The entire listing that follows must be repeated exactly, pictures excluded.

━━━━━━━━━━

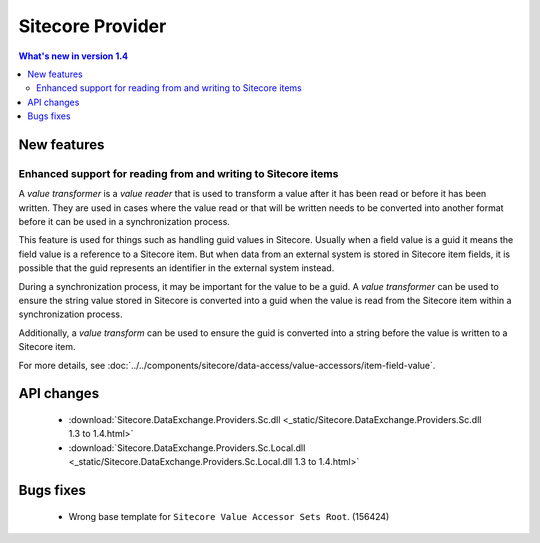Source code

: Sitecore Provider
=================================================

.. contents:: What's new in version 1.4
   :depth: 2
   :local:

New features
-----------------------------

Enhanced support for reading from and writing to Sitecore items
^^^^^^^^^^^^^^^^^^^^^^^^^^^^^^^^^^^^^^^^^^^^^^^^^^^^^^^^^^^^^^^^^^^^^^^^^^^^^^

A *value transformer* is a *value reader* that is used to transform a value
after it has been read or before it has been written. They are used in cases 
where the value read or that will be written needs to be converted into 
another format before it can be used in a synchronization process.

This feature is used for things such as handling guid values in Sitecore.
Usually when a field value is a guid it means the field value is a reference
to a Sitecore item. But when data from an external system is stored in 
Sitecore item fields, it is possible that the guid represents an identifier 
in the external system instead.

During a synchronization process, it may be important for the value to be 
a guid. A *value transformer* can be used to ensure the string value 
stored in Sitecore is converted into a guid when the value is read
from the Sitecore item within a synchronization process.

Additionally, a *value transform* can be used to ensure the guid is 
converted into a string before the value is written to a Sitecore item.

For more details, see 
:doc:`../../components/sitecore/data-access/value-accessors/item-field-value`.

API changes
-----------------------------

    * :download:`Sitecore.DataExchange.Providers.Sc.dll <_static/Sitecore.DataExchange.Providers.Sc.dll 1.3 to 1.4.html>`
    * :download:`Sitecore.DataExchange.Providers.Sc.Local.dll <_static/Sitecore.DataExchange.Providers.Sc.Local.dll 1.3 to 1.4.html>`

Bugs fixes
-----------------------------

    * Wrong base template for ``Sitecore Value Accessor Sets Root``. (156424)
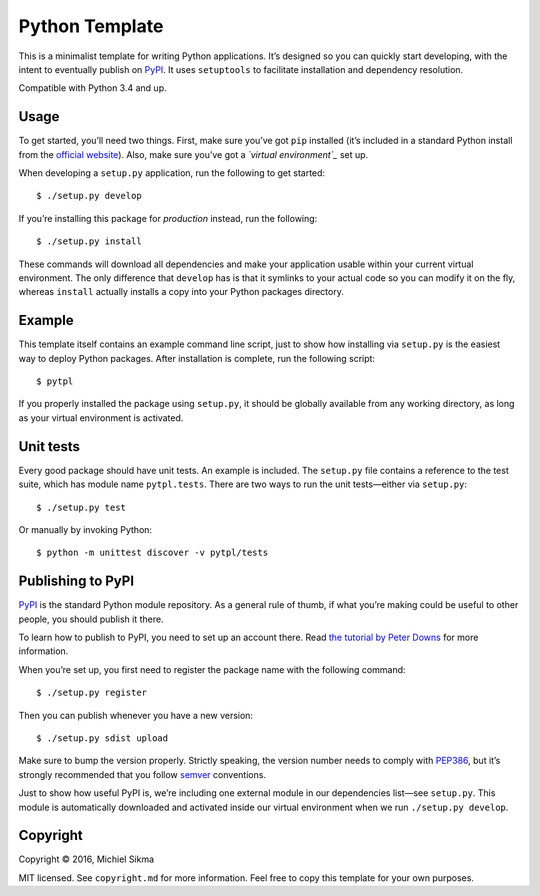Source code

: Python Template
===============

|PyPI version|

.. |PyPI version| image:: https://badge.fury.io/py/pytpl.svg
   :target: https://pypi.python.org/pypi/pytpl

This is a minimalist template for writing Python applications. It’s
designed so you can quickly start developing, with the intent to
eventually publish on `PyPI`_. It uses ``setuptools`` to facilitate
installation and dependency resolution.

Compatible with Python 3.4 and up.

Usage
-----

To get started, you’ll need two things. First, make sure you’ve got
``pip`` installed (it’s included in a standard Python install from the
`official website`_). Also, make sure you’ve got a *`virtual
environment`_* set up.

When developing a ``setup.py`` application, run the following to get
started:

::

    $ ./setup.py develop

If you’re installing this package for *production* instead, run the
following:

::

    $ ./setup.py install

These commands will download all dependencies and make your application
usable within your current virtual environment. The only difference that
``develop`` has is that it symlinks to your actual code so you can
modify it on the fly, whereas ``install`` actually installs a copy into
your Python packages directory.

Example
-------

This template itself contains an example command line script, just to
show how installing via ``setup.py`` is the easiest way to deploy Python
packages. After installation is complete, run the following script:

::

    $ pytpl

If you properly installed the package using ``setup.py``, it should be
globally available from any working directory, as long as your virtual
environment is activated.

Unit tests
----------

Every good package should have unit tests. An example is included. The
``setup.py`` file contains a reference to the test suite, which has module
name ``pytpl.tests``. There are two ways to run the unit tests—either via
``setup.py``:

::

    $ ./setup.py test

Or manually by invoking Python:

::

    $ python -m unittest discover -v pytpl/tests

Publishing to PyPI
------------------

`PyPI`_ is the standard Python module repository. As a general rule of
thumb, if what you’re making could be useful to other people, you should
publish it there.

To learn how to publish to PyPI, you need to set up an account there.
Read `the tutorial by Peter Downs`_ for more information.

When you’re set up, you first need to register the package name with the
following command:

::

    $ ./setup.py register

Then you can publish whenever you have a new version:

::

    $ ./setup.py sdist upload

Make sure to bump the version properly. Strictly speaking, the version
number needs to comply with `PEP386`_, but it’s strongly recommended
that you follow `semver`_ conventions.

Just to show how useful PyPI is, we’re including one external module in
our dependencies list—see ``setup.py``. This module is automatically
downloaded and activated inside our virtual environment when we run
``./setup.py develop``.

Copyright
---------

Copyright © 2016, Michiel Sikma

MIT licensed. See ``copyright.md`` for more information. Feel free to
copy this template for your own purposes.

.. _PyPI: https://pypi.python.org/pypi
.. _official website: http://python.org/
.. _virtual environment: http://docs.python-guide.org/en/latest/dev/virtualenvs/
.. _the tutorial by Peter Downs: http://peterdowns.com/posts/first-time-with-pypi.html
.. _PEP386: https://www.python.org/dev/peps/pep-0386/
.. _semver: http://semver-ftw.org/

━━━━━━━━━━

-- ANSWER BELOW --
Source code

: Sitecore Provider
=================================================

.. contents:: What's new in version 1.4
   :depth: 2
   :local:

New features
-----------------------------

Enhanced support for reading from and writing to Sitecore items
^^^^^^^^^^^^^^^^^^^^^^^^^^^^^^^^^^^^^^^^^^^^^^^^^^^^^^^^^^^^^^^^^^^^^^^^^^^^^^

A *value transformer* is a *value reader* that is used to transform a value
after it has been read or before it has been written. They are used in cases 
where the value read or that will be written needs to be converted into 
another format before it can be used in a synchronization process.

This feature is used for things such as handling guid values in Sitecore.
Usually when a field value is a guid it means the field value is a reference
to a Sitecore item. But when data from an external system is stored in 
Sitecore item fields, it is possible that the guid represents an identifier 
in the external system instead.

During a synchronization process, it may be important for the value to be 
a guid. A *value transformer* can be used to ensure the string value 
stored in Sitecore is converted into a guid when the value is read
from the Sitecore item within a synchronization process.

Additionally, a *value transform* can be used to ensure the guid is 
converted into a string before the value is written to a Sitecore item.

For more details, see 
:doc:`../../components/sitecore/data-access/value-accessors/item-field-value`.

API changes
-----------------------------

    * :download:`Sitecore.DataExchange.Providers.Sc.dll <_static/Sitecore.DataExchange.Providers.Sc.dll 1.3 to 1.4.html>`
    * :download:`Sitecore.DataExchange.Providers.Sc.Local.dll <_static/Sitecore.DataExchange.Providers.Sc.Local.dll 1.3 to 1.4.html>`

Bugs fixes
-----------------------------

    * Wrong base template for ``Sitecore Value Accessor Sets Root``. (156424)
Source code

: Python Template
===============

|PyPI version|

.. |PyPI version| image:: https://badge.fury.io/py/pytpl.svg
   :target: https://pypi.python.org/pypi/pytpl

This is a minimalist template for writing Python applications. It’s
designed so you can quickly start developing, with the intent to
eventually publish on `PyPI`_. It uses ``setuptools`` to facilitate
installation and dependency resolution.

Compatible with Python 3.4 and up.

Usage
-----

To get started, you’ll need two things. First, make sure you’ve got
``pip`` installed (it’s included in a standard Python install from the
`official website`_). Also, make sure you’ve got a *`virtual
environment`_* set up.

When developing a ``setup.py`` application, run the following to get
started:

::

    $ ./setup.py develop

If you’re installing this package for *production* instead, run the
following:

::

    $ ./setup.py install

These commands will download all dependencies and make your application
usable within your current virtual environment. The only difference that
``develop`` has is that it symlinks to your actual code so you can
modify it on the fly, whereas ``install`` actually installs a copy into
your Python packages directory.

Example
-------

This template itself contains an example command line script, just to
show how installing via ``setup.py`` is the easiest way to deploy Python
packages. After installation is complete, run the following script:

::

    $ pytpl

If you properly installed the package using ``setup.py``, it should be
globally available from any working directory, as long as your virtual
environment is activated.

Unit tests
----------

Every good package should have unit tests. An example is included. The
``setup.py`` file contains a reference to the test suite, which has module
name ``pytpl.tests``. There are two ways to run the unit tests—either via
``setup.py``:

::

    $ ./setup.py test

Or manually by invoking Python:

::

    $ python -m unittest discover -v pytpl/tests

Publishing to PyPI
------------------

`PyPI`_ is the standard Python module repository. As a general rule of
thumb, if what you’re making could be useful to other people, you should
publish it there.

To learn how to publish to PyPI, you need to set up an account there.
Read `the tutorial by Peter Downs`_ for more information.

When you’re set up, you first need to register the package name with the
following command:

::

    $ ./setup.py register

Then you can publish whenever you have a new version:

::

    $ ./setup.py sdist upload

Make sure to bump the version properly. Strictly speaking, the version
number needs to comply with `PEP386`_, but it’s strongly recommended
that you follow `semver`_ conventions.

Just to show how useful PyPI is, we’re including one external module in
our dependencies list—see ``setup.py``. This module is automatically
downloaded and activated inside our virtual environment when we run
``./setup.py develop``.

Copyright
---------

Copyright © 2016, Michiel Sikma

MIT licensed. See ``copyright.md`` for more information. Feel free to
copy this template for your own purposes.

.. _PyPI: https://pypi.python.org/pypi
.. _official website: http://python.org/
.. _virtual environment: http://docs.python-guide.org/en/latest/dev/virtualenvs/
.. _the tutorial by Peter Downs: http://peterdowns.com/posts/first-time-with-pypi.html
.. _PEP386: https://www.python.org/dev/peps/pep-0386/
.. _semver: http://semver-ftw.org/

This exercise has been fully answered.